TASKS AND EXERCISES ::
a - In the passage on quenching gas from slagging coal gasifiers, what temperature does the product gas generally exceed under slag-forming conditions?
b - Render this sentence from the passage on slagging coal gasifiers into Spanish: "Especially preferred are the high-ash lignites and sub-bituminous coals since their high mineral contents can cause the greatest slag deposition problems in gasifiers operated under slagging conditions."
c - Resume the passage on quenching gas from slagging coal gasifiers, starting after its final sentence.

TEXT SECTION ::

The process of the invention is applicable to the quenching of the gas effluent of any conventional slagging coal gasifier whether it be fixed or fluidized bed, fully entrained suspension or otherwise operated under atmospheric or superatmospheric conditions with the only proviso being that the product gas contain some mineral matter in the form of molten or partly molten particles. The coal feedstocks employed in such conventional processes generally encompass any coal available in commercial quantities including anthracite, bituminous, sub-bituminous and lignite having mineral contents ranging from less than 5% up to 30% of more. Especially preferred are the high-ash lignites and sub-bituminous coals since their high mineral contents can cause the greatest slag deposition problems in gasifiers operated under slagging conditions. In general, these slagging coal gasifiers are operated under partial combustion conditions to yield CO, H2 and CO2 as the principal gaseous products with methane, water vapor and nitrogen also being present in certain cases; the latter two components being especially prevalent when steam, air or oxygen-enriched air are employed in the gasifying medium. When operated under slag-forming conditions, the product gas emanating from the gasifier will generally be at a temperature of higher than 1400° C and contain a suspension or fine mist of molten or partly molten mineral slag particles.

[Items listed in a dataset]
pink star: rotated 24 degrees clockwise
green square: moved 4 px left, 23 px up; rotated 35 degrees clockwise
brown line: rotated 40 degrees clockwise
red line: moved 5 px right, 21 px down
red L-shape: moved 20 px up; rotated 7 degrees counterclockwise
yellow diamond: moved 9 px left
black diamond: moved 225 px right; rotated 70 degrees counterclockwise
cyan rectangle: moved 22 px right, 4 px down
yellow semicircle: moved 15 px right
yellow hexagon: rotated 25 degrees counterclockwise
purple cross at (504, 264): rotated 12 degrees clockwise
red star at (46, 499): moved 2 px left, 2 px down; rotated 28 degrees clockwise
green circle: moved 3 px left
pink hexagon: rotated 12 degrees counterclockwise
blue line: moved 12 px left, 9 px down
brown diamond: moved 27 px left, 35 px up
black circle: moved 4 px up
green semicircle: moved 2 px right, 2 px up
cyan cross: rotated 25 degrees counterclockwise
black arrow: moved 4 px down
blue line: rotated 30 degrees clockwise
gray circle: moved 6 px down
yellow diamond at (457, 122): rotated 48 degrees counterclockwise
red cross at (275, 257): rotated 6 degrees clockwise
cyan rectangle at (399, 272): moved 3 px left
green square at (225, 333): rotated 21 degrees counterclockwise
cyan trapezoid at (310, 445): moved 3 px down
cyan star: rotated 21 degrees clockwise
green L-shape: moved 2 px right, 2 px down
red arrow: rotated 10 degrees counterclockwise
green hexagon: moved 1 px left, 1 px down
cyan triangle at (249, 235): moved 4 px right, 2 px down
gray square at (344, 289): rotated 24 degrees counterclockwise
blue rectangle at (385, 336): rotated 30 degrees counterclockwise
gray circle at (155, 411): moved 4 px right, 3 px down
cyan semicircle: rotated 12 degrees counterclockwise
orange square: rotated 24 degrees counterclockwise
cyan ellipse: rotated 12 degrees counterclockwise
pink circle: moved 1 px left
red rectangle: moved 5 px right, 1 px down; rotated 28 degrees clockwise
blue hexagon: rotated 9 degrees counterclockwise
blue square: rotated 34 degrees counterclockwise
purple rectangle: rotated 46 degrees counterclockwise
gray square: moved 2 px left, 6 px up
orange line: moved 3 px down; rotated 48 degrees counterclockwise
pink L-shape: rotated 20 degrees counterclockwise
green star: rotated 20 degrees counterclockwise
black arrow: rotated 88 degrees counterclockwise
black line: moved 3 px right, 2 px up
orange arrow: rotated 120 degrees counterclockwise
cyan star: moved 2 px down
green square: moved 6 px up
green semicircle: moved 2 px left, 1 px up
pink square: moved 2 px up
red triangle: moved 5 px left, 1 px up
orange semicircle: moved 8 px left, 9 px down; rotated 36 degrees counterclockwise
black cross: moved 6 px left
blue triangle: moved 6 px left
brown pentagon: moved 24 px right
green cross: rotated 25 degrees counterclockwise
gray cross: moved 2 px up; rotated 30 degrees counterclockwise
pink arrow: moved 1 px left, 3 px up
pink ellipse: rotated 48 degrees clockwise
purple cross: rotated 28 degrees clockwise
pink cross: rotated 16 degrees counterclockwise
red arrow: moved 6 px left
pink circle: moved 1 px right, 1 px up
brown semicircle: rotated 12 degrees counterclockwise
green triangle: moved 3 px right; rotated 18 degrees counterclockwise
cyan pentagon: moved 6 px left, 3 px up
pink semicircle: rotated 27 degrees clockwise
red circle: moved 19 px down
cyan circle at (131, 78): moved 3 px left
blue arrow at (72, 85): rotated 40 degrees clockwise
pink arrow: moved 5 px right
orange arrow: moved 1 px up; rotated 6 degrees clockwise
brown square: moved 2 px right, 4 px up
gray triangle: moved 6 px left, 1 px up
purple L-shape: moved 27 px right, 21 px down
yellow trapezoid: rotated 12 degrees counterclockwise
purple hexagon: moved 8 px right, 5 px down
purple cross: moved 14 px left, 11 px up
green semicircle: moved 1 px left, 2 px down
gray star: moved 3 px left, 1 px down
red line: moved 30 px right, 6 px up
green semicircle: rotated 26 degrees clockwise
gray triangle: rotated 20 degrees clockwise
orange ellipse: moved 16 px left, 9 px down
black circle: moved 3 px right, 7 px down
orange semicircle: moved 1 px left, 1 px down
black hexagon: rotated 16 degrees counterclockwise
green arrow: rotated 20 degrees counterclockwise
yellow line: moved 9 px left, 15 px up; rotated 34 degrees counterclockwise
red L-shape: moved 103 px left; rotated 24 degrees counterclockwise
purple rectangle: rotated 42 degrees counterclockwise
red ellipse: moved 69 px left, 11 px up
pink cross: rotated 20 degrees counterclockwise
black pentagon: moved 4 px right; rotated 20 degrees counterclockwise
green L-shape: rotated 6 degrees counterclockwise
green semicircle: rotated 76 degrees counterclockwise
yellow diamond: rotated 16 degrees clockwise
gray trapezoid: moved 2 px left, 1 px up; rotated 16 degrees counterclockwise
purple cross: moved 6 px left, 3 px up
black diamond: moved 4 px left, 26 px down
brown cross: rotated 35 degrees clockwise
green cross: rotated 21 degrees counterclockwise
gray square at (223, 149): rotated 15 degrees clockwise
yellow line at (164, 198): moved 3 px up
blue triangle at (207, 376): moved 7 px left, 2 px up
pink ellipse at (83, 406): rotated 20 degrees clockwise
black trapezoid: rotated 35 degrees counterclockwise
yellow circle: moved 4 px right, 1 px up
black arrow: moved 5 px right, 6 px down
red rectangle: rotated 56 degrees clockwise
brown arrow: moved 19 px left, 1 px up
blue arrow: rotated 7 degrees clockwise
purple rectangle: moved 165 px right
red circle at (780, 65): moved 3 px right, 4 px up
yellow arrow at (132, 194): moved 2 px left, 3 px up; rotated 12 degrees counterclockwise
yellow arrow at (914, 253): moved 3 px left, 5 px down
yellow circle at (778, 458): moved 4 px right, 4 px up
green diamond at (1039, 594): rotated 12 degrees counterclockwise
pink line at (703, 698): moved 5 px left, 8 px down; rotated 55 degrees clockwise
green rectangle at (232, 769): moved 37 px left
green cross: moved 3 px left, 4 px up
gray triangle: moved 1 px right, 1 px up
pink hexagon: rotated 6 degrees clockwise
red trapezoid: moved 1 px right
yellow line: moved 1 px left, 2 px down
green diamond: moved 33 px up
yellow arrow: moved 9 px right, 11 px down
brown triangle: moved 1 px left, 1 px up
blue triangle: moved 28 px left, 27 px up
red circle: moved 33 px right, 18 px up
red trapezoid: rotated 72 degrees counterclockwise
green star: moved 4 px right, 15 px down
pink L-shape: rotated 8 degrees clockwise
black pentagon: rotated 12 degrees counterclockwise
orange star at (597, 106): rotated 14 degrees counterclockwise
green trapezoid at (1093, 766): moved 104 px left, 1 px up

RESPONSES TO THE TASKS ::
a - Higher than 1400° C.

b - Se prefieren especialmente los lignitos con alto contenido de cenizas y los carbones subbituminosos, ya que su alto contenido mineral puede causar los mayores problemas de deposición de escoria en los gasificadores que operan en condiciones de formación de escoria.

c -
According to the invention, this hot gas product is cooled by direct mixing with a coaling gas in a tubular quench zone whose walls are shielded with an annular layer or protective shield of a particle-free shielding during the quenching process. The cooling of a gas by intimate mixing with a gas at a lower temperature is very effective and involves no delay. Cooling can thus be rapidly effected in a relatively small space. This has great advantages, because the temperature range in which the slag particles are sticky is passed through rapidly, so that the hot product gas cooling zone can be small. Besides, the protective gas shield then needs to be maintained only in that small area. The quantity of cooling gas required naturally depends on the desired degree of cooling, on the nature and the temperature of the cooling gas, the temperature of hot product gas and the nature of the slag particles. A good shielding effect is obtained when the volume ratio between the flow of circumferentially injected shielding gas and hot product gas is at least 0.1 in a tubular quench zone. Generally, this ratio will not be chose n to be greater than 1.0, bearing in mind that it is desirable for the axial velocities of product gas and shielding gas to be about equal. This will prevent instability of the gas shield.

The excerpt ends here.